Start of DATA SUPPLIED

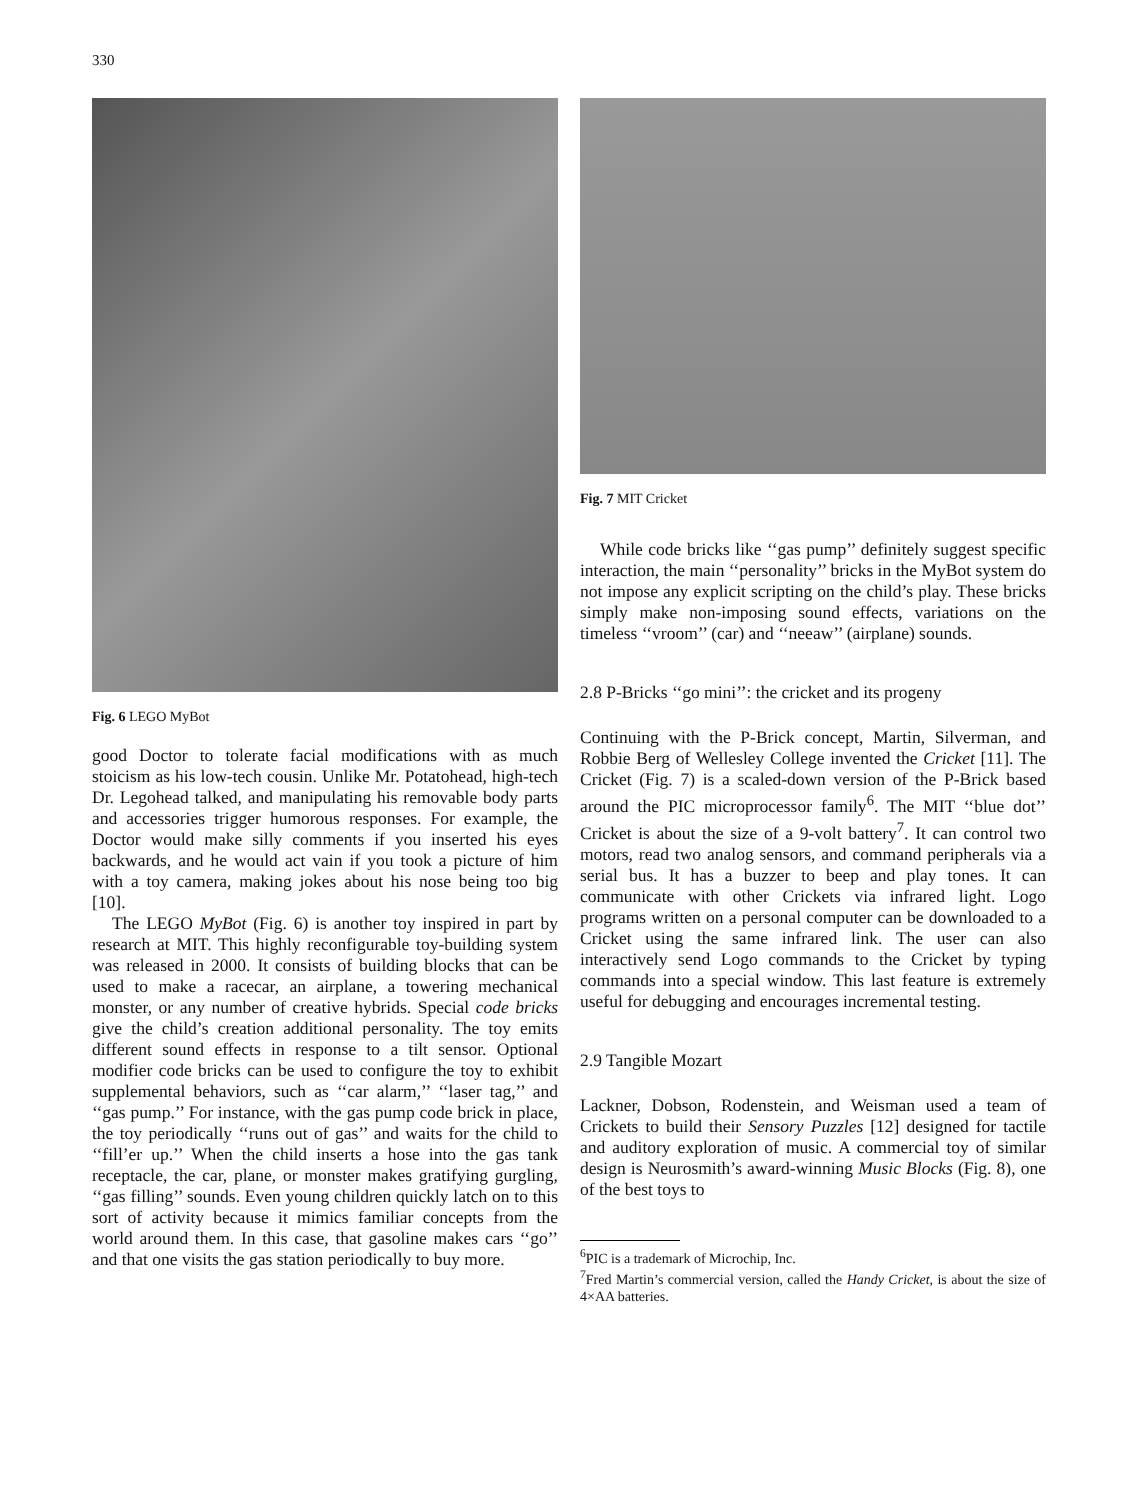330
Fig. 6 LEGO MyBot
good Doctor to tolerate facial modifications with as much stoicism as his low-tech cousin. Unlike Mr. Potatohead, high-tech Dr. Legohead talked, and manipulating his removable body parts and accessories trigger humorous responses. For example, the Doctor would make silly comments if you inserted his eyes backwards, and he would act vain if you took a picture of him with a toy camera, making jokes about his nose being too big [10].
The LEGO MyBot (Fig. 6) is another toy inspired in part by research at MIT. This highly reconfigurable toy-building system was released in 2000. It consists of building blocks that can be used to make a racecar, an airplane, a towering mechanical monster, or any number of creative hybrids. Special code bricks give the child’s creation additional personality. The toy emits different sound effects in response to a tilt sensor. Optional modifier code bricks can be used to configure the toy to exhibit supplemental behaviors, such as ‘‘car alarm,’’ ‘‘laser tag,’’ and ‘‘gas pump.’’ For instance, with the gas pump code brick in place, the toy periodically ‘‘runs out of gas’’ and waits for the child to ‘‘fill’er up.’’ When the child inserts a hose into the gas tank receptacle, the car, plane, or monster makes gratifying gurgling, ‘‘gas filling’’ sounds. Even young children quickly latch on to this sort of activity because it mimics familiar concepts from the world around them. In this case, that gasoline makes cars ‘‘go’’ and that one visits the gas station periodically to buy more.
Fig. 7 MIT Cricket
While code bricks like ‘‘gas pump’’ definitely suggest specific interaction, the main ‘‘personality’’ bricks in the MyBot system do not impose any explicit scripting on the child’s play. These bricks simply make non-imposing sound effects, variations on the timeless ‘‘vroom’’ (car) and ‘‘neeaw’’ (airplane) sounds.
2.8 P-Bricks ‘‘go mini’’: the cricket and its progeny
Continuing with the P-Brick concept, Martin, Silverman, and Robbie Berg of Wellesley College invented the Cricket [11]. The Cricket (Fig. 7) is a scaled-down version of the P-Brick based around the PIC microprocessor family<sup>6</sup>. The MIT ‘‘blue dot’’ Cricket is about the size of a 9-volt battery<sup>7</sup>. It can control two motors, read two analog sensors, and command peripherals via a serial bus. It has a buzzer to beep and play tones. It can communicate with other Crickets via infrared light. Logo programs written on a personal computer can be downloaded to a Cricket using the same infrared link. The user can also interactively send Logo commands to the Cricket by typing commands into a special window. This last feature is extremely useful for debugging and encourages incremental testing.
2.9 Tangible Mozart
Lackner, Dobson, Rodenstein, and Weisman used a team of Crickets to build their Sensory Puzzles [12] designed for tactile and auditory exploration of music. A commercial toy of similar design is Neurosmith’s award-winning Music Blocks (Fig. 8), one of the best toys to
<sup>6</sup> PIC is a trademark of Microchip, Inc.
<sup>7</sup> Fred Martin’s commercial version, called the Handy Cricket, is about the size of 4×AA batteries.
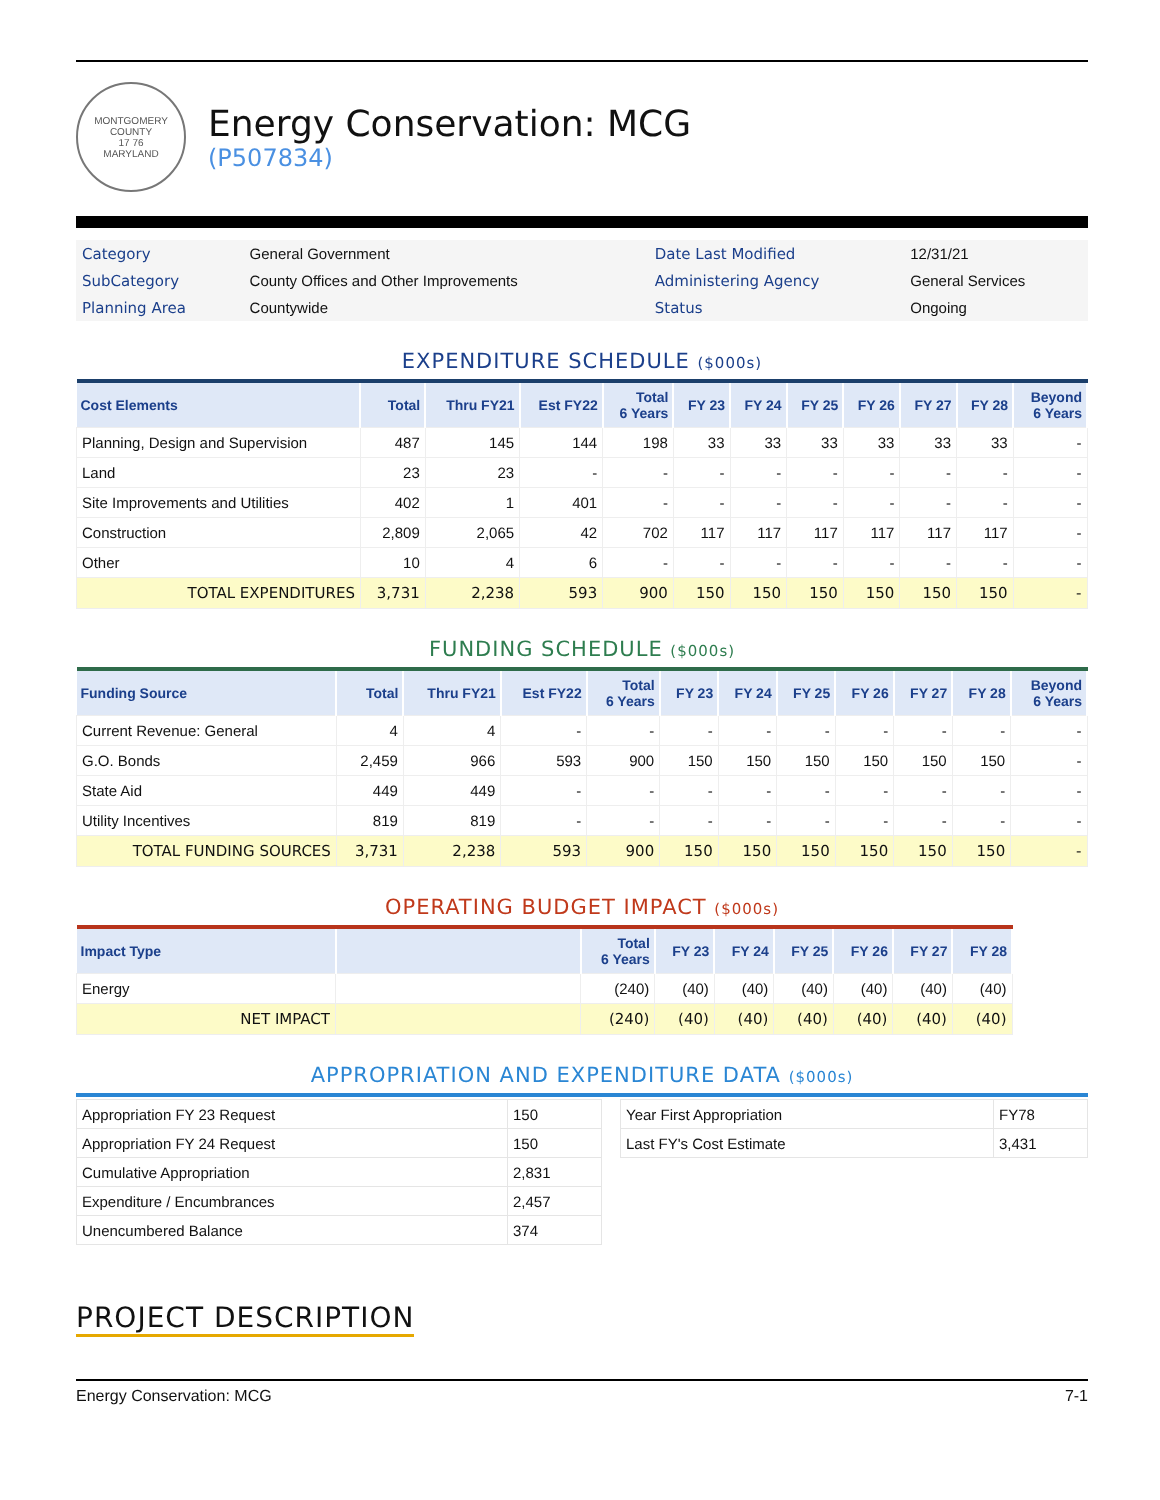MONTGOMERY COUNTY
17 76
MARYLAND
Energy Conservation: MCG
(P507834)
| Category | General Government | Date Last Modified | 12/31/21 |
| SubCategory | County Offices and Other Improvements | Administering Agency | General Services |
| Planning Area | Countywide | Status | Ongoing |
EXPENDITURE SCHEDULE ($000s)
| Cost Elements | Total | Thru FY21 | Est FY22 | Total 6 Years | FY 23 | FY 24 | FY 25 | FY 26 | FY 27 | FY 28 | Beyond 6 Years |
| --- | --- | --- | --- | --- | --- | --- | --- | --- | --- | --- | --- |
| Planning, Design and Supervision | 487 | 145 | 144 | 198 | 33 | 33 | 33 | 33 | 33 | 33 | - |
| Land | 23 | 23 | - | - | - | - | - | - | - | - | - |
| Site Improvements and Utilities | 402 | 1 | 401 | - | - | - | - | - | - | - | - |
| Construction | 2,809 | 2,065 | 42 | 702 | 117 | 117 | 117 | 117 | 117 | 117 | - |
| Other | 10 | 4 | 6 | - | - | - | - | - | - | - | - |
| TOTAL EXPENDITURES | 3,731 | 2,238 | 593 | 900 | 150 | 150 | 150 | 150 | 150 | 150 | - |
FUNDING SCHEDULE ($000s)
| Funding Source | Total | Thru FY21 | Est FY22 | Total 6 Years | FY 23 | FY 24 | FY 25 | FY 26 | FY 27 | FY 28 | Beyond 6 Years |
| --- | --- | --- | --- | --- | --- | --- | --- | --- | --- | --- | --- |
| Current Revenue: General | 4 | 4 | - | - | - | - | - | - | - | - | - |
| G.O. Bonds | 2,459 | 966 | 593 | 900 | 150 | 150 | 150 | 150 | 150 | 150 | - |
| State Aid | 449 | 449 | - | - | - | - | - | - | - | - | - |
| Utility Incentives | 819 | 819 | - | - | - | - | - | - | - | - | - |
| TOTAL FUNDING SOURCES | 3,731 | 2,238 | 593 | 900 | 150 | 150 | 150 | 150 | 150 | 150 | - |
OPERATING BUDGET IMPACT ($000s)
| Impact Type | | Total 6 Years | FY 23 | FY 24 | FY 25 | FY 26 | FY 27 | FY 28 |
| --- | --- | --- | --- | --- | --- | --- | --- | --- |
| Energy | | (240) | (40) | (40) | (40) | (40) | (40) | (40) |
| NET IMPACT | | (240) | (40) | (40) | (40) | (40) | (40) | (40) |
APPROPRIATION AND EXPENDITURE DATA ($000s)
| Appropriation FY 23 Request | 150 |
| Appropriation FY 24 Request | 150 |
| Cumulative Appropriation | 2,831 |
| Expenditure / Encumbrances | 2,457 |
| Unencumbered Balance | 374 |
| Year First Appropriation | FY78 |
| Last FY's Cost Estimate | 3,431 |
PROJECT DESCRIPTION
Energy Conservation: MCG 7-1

End of DATA SUPPLIED

> **ABOUT THIS TASK**: Reproduce exactly the line that contains "Encumbrances | 2,457 |" together with each line after it to the end of the entries; include no other lines.

> **OUTPUT OF THE EXERCISE**:
| Expenditure / Encumbrances | 2,457 |
| Unencumbered Balance | 374 |
| Year First Appropriation | FY78 |
| Last FY's Cost Estimate | 3,431 |
PROJECT DESCRIPTION
Energy Conservation: MCG 7-1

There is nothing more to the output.